宴会出现骚乱之后,千织让周围的人群散开一些,给发病的伯爵夫人空出一个可以呼吸的空间。
他蹲在伯爵夫人身边,快速检查:
脉搏快而弱,呼吸浅促,唇色发绀,意识模糊。
他解开夫人过于紧束的领口和束胸带,这个动作引来几声压抑的惊呼,但千织没有理会,只是冷静的让伯爵夫人平躺,头部略抬高。
“夫人有心绞痛或心脏病史吗?”
他抬头问那位吓坏了的女伴。
“有……有心悸,医生说心脏不好……药……她的药在包里……”
女伴语无伦次。
另一位夫人已经翻出了一个小药瓶,颤抖地递过来。
千织接过来迅速查看标签
——硝酸甘油片,这个时代治疗心绞痛的常用药。
他取出一片,放在伯爵夫人舌下。
同时,他握住夫人的手腕,持续监测脉搏,另一只手轻按她的颈动脉,观察瞳孔反应。
时间一分一秒过去,大厅里鸦雀无声,所有人都屏息看着这位年轻的继承人在众目睽睽之下进行急救。

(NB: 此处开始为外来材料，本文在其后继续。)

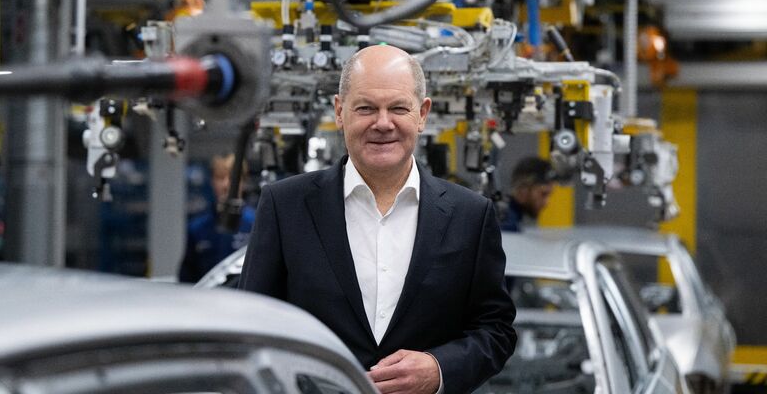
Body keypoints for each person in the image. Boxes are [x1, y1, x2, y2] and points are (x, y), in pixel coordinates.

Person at [239, 45, 516, 394]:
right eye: (366, 108)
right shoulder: (285, 206)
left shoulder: (470, 215)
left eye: (398, 108)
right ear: (340, 112)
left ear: (422, 113)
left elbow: (496, 329)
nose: (382, 123)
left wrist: (439, 368)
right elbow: (252, 327)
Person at [178, 154, 255, 283]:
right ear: (212, 181)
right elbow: (186, 279)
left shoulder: (257, 224)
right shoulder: (197, 228)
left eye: (232, 178)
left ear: (243, 182)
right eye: (220, 178)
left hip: (247, 300)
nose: (226, 184)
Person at [499, 157, 556, 232]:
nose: (546, 203)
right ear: (523, 189)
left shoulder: (509, 219)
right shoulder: (507, 226)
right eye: (543, 194)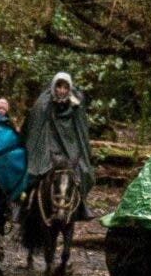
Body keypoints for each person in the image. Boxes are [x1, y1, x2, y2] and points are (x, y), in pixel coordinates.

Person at [23, 71, 96, 218]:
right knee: (33, 174)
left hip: (70, 149)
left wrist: (78, 152)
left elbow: (80, 131)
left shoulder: (76, 104)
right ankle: (22, 207)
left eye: (65, 87)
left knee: (84, 172)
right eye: (59, 86)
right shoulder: (43, 103)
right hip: (47, 147)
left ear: (69, 88)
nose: (62, 90)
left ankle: (81, 206)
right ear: (54, 87)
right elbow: (35, 129)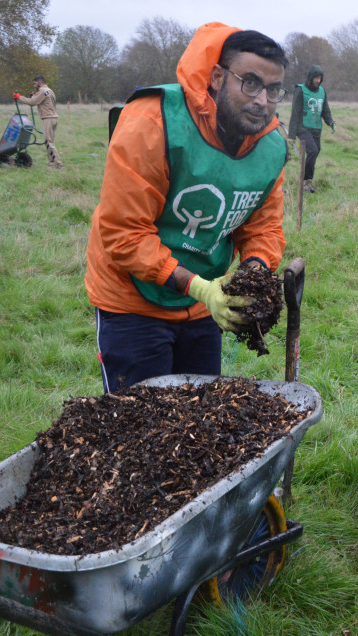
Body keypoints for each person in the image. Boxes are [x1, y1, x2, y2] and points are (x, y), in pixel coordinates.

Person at [84, 23, 289, 392]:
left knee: (199, 420)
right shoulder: (152, 121)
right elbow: (124, 232)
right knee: (140, 429)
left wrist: (251, 276)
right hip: (132, 300)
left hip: (202, 306)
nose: (263, 100)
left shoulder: (270, 146)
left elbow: (263, 228)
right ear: (216, 77)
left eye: (274, 90)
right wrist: (201, 288)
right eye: (251, 83)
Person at [287, 64, 334, 193]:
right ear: (310, 78)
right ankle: (305, 182)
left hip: (316, 128)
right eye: (316, 78)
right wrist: (291, 135)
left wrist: (330, 122)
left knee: (316, 151)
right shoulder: (300, 90)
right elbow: (295, 113)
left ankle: (308, 182)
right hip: (303, 128)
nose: (318, 80)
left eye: (320, 78)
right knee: (312, 151)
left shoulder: (322, 92)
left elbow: (325, 110)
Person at [14, 76, 63, 168]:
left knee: (48, 142)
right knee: (50, 142)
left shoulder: (42, 91)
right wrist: (34, 97)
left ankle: (59, 164)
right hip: (53, 117)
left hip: (48, 118)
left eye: (34, 83)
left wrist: (19, 97)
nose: (34, 86)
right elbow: (41, 101)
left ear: (39, 83)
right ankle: (51, 164)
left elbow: (32, 102)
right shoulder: (49, 90)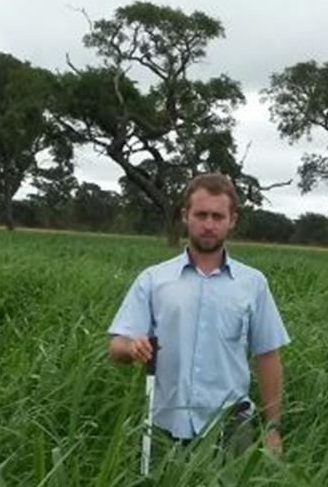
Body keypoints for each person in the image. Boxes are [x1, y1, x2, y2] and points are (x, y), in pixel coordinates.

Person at [107, 172, 289, 455]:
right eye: (201, 214)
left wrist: (273, 428)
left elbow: (267, 356)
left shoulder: (253, 283)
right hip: (165, 426)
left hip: (233, 427)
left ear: (232, 220)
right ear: (185, 215)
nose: (208, 225)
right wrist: (132, 347)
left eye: (217, 217)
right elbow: (116, 347)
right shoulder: (154, 280)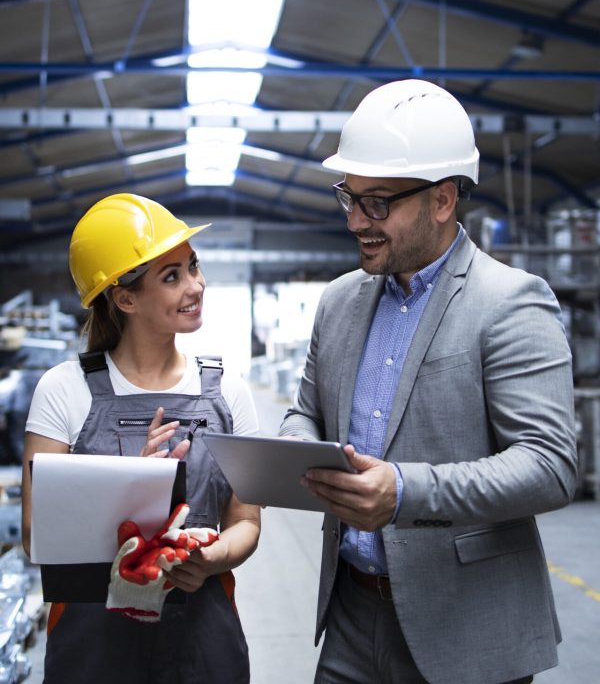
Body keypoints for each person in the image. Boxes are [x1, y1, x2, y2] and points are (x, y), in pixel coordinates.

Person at [279, 79, 577, 684]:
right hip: (350, 617)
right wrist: (295, 450)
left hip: (464, 627)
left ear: (443, 200)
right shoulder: (339, 302)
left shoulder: (510, 303)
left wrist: (407, 493)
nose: (358, 221)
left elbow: (549, 465)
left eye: (379, 203)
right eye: (350, 198)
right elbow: (306, 410)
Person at [21, 193, 260, 683]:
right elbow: (33, 537)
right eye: (171, 277)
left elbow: (247, 522)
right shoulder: (63, 391)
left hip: (202, 640)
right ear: (124, 297)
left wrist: (211, 558)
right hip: (94, 648)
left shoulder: (227, 392)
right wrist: (133, 488)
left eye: (192, 266)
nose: (196, 286)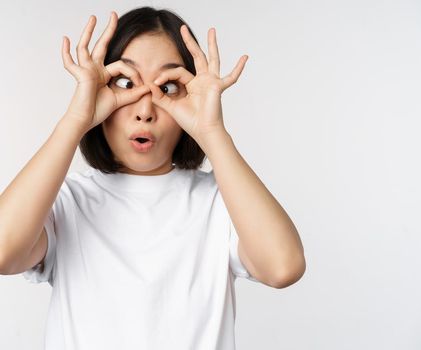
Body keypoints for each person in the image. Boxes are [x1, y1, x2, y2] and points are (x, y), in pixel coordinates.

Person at [0, 6, 305, 349]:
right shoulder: (67, 202)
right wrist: (75, 119)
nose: (144, 110)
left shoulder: (219, 205)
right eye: (125, 83)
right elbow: (3, 251)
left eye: (169, 87)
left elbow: (283, 267)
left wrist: (213, 132)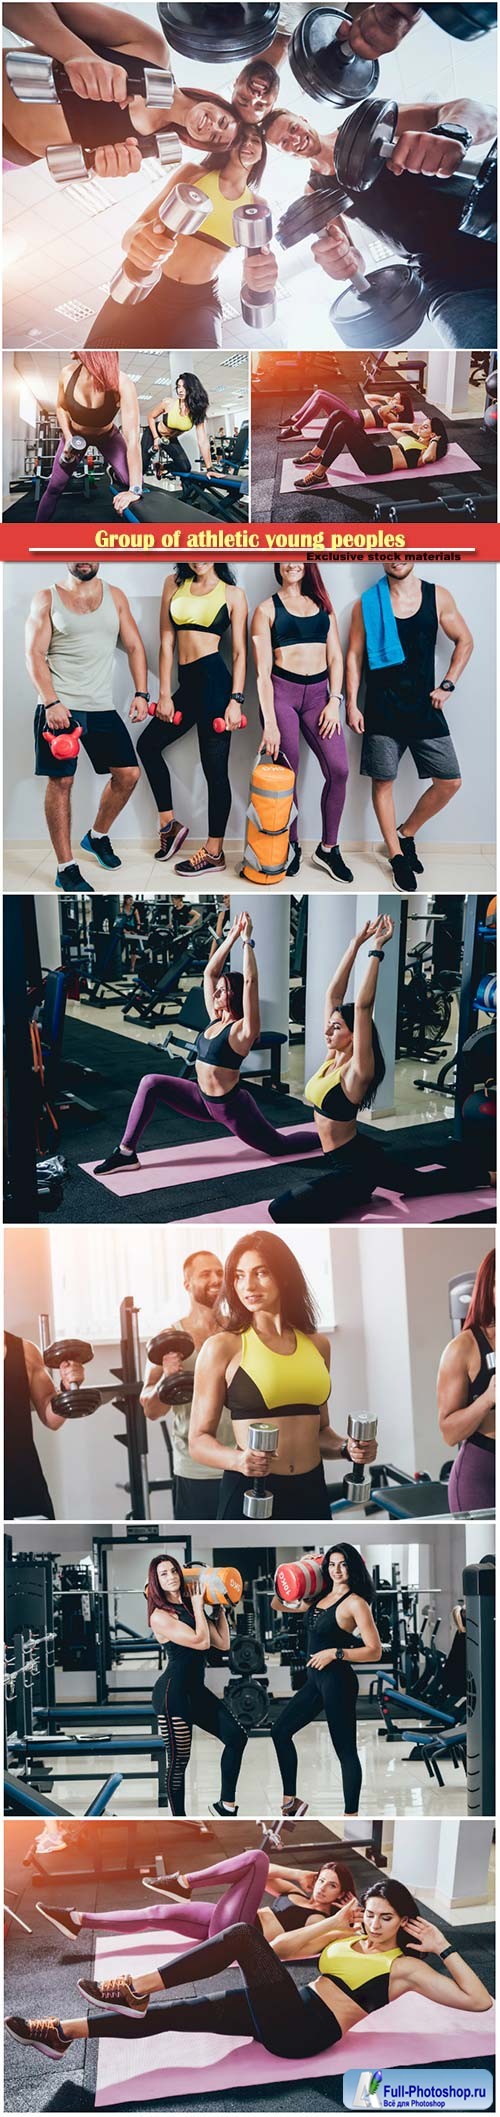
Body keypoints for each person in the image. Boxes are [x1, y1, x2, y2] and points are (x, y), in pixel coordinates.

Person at [11, 1877, 491, 2056]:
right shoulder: (354, 1932)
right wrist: (337, 1924)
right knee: (177, 2013)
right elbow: (280, 1951)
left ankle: (136, 1985)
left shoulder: (405, 1967)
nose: (375, 1923)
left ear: (406, 1921)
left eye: (387, 1918)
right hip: (284, 2007)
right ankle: (61, 2033)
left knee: (241, 1936)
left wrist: (445, 1946)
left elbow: (479, 2001)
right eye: (370, 1913)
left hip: (305, 2031)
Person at [94, 911, 319, 1178]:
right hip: (200, 1099)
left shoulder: (243, 1030)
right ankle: (125, 1152)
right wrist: (232, 936)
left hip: (231, 1108)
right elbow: (209, 972)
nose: (215, 992)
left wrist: (247, 942)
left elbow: (250, 982)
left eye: (223, 990)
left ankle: (326, 1137)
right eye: (218, 989)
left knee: (279, 1146)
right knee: (150, 1082)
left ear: (235, 995)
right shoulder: (214, 1018)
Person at [189, 1232, 377, 1522]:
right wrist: (239, 1460)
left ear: (285, 1276)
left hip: (311, 1489)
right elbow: (198, 1441)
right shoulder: (223, 1346)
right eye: (239, 1276)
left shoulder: (317, 1345)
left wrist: (346, 1448)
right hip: (251, 1490)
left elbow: (320, 1430)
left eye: (260, 1273)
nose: (247, 1286)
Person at [85, 126, 278, 350]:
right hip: (149, 286)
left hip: (198, 303)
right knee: (100, 354)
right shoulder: (193, 174)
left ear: (262, 152)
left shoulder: (257, 206)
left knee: (202, 360)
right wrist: (137, 243)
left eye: (255, 141)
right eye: (241, 139)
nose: (247, 144)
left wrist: (262, 281)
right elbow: (135, 229)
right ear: (228, 144)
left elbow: (256, 270)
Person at [346, 558, 471, 893]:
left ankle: (407, 832)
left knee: (450, 781)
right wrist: (351, 703)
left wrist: (448, 684)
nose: (396, 556)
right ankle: (397, 855)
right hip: (381, 708)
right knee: (383, 782)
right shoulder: (368, 604)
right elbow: (354, 656)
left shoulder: (437, 597)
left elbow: (465, 640)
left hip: (423, 706)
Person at [25, 559, 148, 893]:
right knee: (62, 781)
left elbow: (135, 646)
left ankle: (96, 836)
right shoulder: (47, 598)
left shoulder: (116, 596)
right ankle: (66, 868)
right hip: (60, 706)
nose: (84, 557)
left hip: (101, 707)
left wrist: (141, 692)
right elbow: (34, 654)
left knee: (128, 774)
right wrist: (51, 701)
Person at [3, 5, 239, 171]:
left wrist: (98, 165)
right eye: (223, 121)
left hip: (10, 155)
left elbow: (82, 161)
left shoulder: (146, 147)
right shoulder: (151, 48)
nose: (212, 128)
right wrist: (77, 54)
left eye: (214, 138)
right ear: (217, 102)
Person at [270, 914, 392, 1225]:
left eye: (335, 1027)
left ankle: (488, 1176)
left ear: (355, 1035)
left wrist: (376, 950)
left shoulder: (357, 1071)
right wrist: (354, 944)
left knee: (281, 1210)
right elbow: (333, 996)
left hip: (354, 1165)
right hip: (351, 1154)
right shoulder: (331, 1057)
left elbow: (363, 1006)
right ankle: (356, 1193)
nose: (327, 1031)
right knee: (417, 1181)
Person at [135, 560, 247, 873]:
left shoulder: (234, 595)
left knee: (215, 771)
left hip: (215, 685)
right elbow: (167, 641)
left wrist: (236, 700)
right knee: (148, 745)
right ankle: (169, 825)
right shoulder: (173, 583)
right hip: (185, 686)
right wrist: (164, 694)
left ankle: (214, 851)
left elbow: (238, 653)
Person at [251, 560, 351, 885]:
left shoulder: (323, 606)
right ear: (277, 565)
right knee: (287, 774)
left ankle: (328, 848)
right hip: (283, 695)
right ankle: (289, 844)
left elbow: (335, 656)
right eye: (285, 557)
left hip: (320, 698)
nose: (293, 562)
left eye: (299, 556)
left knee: (339, 770)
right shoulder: (266, 610)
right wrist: (269, 723)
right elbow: (262, 674)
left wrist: (335, 701)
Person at [272, 1544, 381, 1815]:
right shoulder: (319, 1596)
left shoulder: (356, 1603)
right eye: (332, 1564)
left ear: (352, 1567)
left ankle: (351, 1814)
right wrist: (297, 1570)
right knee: (280, 1731)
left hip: (338, 1682)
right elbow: (278, 1603)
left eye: (343, 1564)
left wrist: (336, 1653)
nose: (337, 1570)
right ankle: (290, 1802)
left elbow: (374, 1651)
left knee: (344, 1750)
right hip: (314, 1682)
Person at [146, 1554, 247, 1818]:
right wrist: (199, 1606)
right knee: (179, 1763)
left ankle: (226, 1806)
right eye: (163, 1574)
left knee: (237, 1738)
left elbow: (223, 1643)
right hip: (172, 1694)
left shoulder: (192, 1606)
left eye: (173, 1571)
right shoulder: (160, 1616)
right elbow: (201, 1642)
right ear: (156, 1582)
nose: (171, 1577)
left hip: (196, 1691)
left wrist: (220, 1608)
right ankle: (179, 1820)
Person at [140, 1248, 234, 1520]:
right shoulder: (169, 1337)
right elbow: (151, 1409)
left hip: (240, 1463)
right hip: (196, 1469)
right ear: (187, 1284)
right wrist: (167, 1380)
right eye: (206, 1274)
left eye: (220, 1273)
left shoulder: (238, 1332)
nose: (216, 1279)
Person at [37, 1844, 272, 1947]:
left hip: (240, 1932)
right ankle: (77, 1920)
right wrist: (301, 1877)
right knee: (156, 1912)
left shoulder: (310, 1918)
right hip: (226, 1918)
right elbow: (270, 1877)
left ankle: (183, 1883)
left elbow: (299, 1943)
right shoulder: (299, 1890)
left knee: (257, 1858)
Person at [36, 352, 143, 522]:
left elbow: (132, 438)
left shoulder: (122, 382)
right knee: (55, 487)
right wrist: (69, 437)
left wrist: (135, 489)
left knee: (132, 481)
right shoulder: (67, 373)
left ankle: (115, 473)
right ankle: (33, 534)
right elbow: (61, 408)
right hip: (75, 437)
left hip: (107, 437)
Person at [438, 1249, 495, 1513]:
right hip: (483, 1473)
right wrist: (488, 1399)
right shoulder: (463, 1347)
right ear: (490, 1289)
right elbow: (449, 1432)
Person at [4, 1331, 75, 1519]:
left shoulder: (24, 1351)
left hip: (22, 1481)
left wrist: (69, 1388)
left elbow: (51, 1417)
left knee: (37, 1546)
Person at [294, 408, 449, 491]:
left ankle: (319, 474)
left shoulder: (426, 450)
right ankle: (316, 454)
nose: (422, 426)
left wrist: (435, 440)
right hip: (374, 452)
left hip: (375, 464)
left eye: (426, 426)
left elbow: (428, 458)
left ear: (433, 434)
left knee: (344, 427)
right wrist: (410, 426)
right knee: (339, 415)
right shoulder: (411, 439)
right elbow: (391, 426)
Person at [278, 381, 419, 443]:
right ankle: (296, 418)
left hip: (353, 420)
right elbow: (367, 397)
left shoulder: (394, 420)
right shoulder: (389, 407)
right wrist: (385, 398)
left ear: (402, 406)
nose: (393, 400)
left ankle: (296, 429)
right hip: (352, 412)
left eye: (396, 399)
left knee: (320, 398)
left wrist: (393, 407)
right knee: (320, 392)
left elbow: (382, 411)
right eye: (393, 397)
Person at [257, 1856, 359, 1940]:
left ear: (341, 1894)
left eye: (332, 1885)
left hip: (253, 1933)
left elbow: (351, 1936)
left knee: (254, 1857)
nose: (322, 1888)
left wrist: (355, 1914)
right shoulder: (294, 1892)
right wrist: (298, 1874)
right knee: (254, 1860)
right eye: (321, 1880)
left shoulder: (319, 1920)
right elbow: (259, 1871)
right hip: (247, 1917)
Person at [143, 371, 213, 483]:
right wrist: (156, 438)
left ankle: (161, 467)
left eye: (184, 387)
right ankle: (129, 485)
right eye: (178, 386)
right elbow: (151, 417)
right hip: (153, 433)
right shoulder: (168, 403)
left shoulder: (196, 411)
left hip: (169, 439)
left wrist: (210, 468)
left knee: (185, 467)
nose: (180, 390)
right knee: (143, 465)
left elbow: (203, 440)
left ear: (192, 388)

烛光下,千织的侧脸沉静专注,青绿色的眼眸低垂,所有注意力都集中在病人身上。
他的手很稳,动作精准,没有丝毫慌乱。
慢慢地,伯爵夫人的呼吸逐渐平稳下来,脸上的痛苦神色减退,眼睛也缓缓睁开。
她有些茫然地看着四周,最终目光落在千织脸上。
“……水……”
她虚弱地说。
千织示意仆人端来温水,小心地喂她喝了一小口。
然后他才站起身,对赶来的坎特米尔宅邸医师快速交代了情况:
“硝酸甘油已服用,初步缓解。分,呼吸平稳。建议接下来静卧观察,监测心率和血压。”
宅邸医师是位经验丰富的老先生,他检查了伯爵夫人后,向千织投去赞赏的一瞥,然后指挥仆人用临时担架将夫人抬往安静的客房休息。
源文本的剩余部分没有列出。